In 1919, upon graduation from MIT, Edith Clarke could not find a job better than her old position at AT&T, which involved supervising a group of “girls” in a computing pool. Instead, she traveled to Constantinople where she spent a year teaching engineering as a visiting professor of physics at the Istanbul Woman’s College in Turkey (1920). When Clarke returned, she was finally hired as an electrical engineer by General Electric (GE). During a career with GE that would span 23 years, she analyzed power transmission problems that were submitted by power companies from across the United States.
In 1921, Edith Clarke invented the Clarke calculator, a simple graphical device that solved equations involving electric current, voltage, and impedance in power transmission lines. The device could solve line equations involving hyperbolic functions ten times faster than previous methods. She filed a patent for the calculator in 1921 and it was granted in 1925.
Edith Clarke became an electrical engineer, in 1922, in the Central Station Engineering Department in GE. In 1923, she published her paper ‘Transmission Line Calculator.’ In 1926, she delivered a paper at the American Institute of Electrical Engineers. In 1925, she patented the Clarke Calculator.
On 8th February 1926, as the first woman to deliver a paper at the American Institute of Electrical Engineers’ annual meeting, she showed the use of hyperbolic functions for calculating the maximum power that a line could carry without instability. Two of her later papers won awards from the AIEE: the Best Regional Paper Prize in 1932 and the Best National Paper Prize in 1941.

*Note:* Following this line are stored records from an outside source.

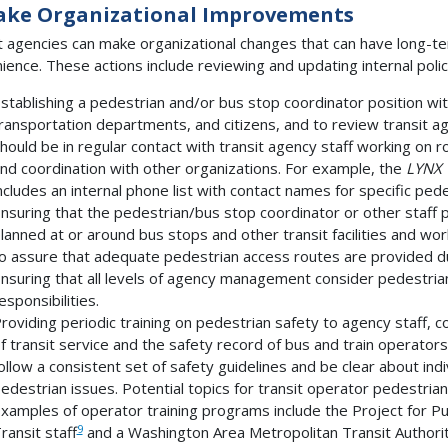
ake Organizational Improvements
t agencies can make organizational changes that can have long-te
ience. These actions include reviewing and updating internal poli
stablishing a pedestrian and/or bus stop coordinator position wit
ransportation departments, and citizens, and to review transit ag
hould be in regular contact with transit agency staff working on rou
nd coordination with other organizations. For example, the
LYNX 
ncludes an internal phone list with contact names for specific pede
nsuring that the pedestrian/bus stop coordinator or other staff p
lanned at or around bus stops and other transit facilities and wo
o assure that adequate pedestrian access routes are provided du
nsuring that all levels of agency management consider pedestrian
esponsibilities.
roviding periodic training on pedestrian safety to agency staff, 
f transit service and the safety record of bus and train operator
ollow a consistent set of safety guidelines and be clear about indi
edestrian issues. Potential topics for transit operator pedestrian
xamples of operator training programs include the Project for Pu
9
ransit staff
and a Washington Area Metropolitan Transit Author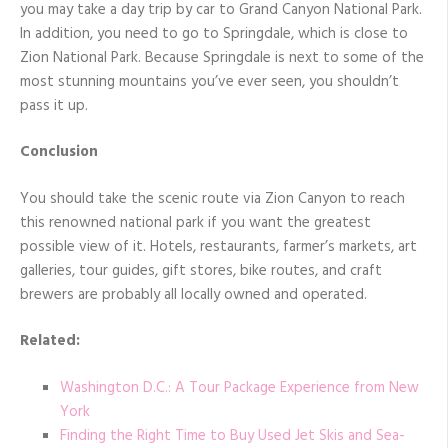
you may take a day trip by car to Grand Canyon National Park.
In addition, you need to go to Springdale, which is close to
Zion National Park. Because Springdale is next to some of the
most stunning mountains you’ve ever seen, you shouldn’t
pass it up.
Conclusion
You should take the scenic route via Zion Canyon to reach
this renowned national park if you want the greatest
possible view of it. Hotels, restaurants, farmer’s markets, art
galleries, tour guides, gift stores, bike routes, and craft
brewers are probably all locally owned and operated.
Related:
Washington D.C.: A Tour Package Experience from New
York
Finding the Right Time to Buy Used Jet Skis and Sea-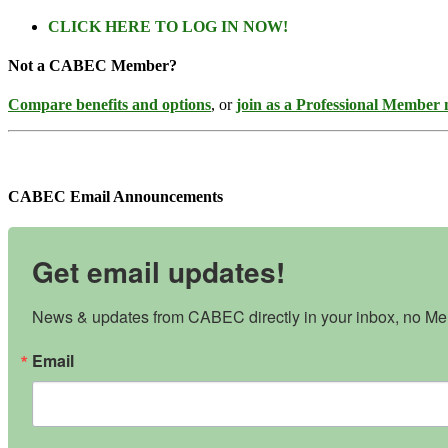
CLICK HERE TO LOG IN NOW!
Not a CABEC Member?
Compare benefits and options
, or
join as a Professional Member
CABEC Email Announcements
Get email updates!
News & updates from CABEC directly in your inbox, no Mem
Email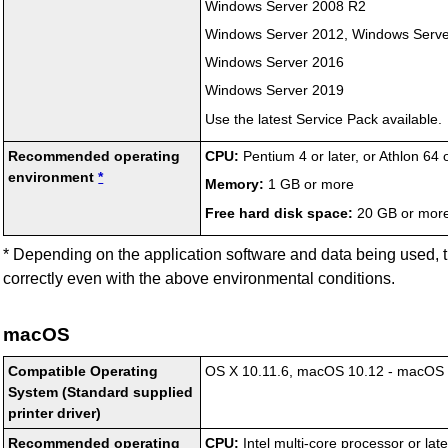
Windows Server 2008 R2
Windows Server 2012
,
Windows Serve
Windows Server 2016
Windows Server 2019
Use the latest Service Pack available.
Recommended operating
CPU:
Pentium 4 or later, or Athlon 64 
environment
*
Memory:
1 GB or more
Free hard disk space:
20 GB or mor
*
Depending on the application software and data being used, 
correctly even with the above environmental conditions.
macOS
Compatible Operating
OS X 10.11.6
,
macOS 10.12
-
macOS 
System (Standard supplied
printer driver)
Recommended operating
CPU:
Intel
multi-core processor or late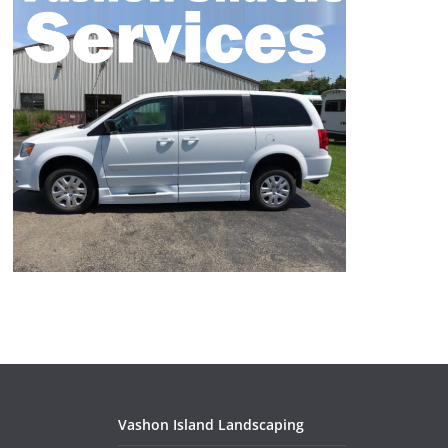
Vashon Island Landscaping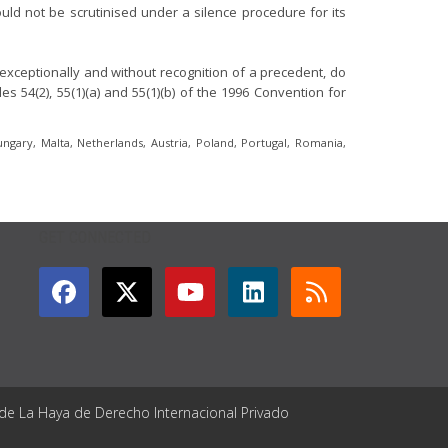
hould not be scrutinised under a silence procedure for its
exceptionally and without recognition of a precedent, do
 54(2), 55(1)(a) and 55(1)(b) of the 1996 Convention for
ungary, Malta, Netherlands, Austria, Poland, Portugal, Romania,
GET CONNECTED
 de La Haya de Derecho Internacional Privado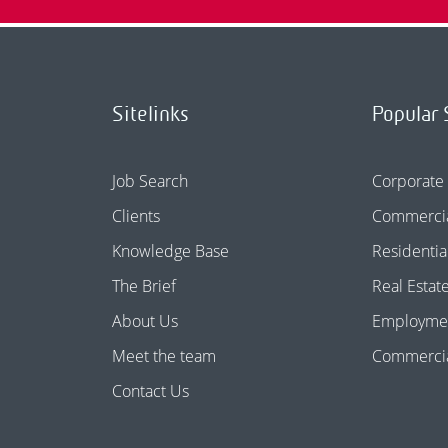
Sitelinks
Popular 
Job Search
Corporate
Clients
Commercia
Knowledge Base
Residentia
The Brief
Real Estat
About Us
Employme
Meet the team
Commercial
Contact Us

In 1940, Edith Clarke was among the only three women members of AIEE, an organization that had a membership of 17,000 (Vivien Kellems and Mabel McFerran Rockwell shared this distinction with Clarke). Destined to be called the “foremost woman engineer in history,” in 1943 Clarke published what would become the major textbook in her field, Circuit Analysis of A-C Power Systems, Symmetrical and Related Components. She obtained a patent for an electric circuit, in 1944.
In 1947, Edith Clarke joined the faculty of the Electrical Engineering Department at the University of Texas at Austin, becoming the first female professor of Electrical Engineering in the country. She taught for ten years and retired in 1957.
Awards and Honor
In 1954, Edith Clarke received the Society of Women Engineers Achievement Award.
She was posthumously inducted into the National Inventors Hall of Fame, in 2015.
Death and Legacy
Edith Clarke died on 29th October 1959, in Olney, Maryland, U.S. She died at the age of seventy-six.
Edith Clarke invented the Clarke calculator for which she got a patent in 1925. The simple graphical device could solve equations involving electric current, voltage, and impedance in power transmission lines. It was a very speedy device that could solve line equations involving hyperbolic functions ten times faster than previous methods.
Edith Clarke was the first female engineer to achieve professional standing in Tau Beta Pi. Clarke was the first female Fellow of the American Institute of Electrical Engineers, in 1948.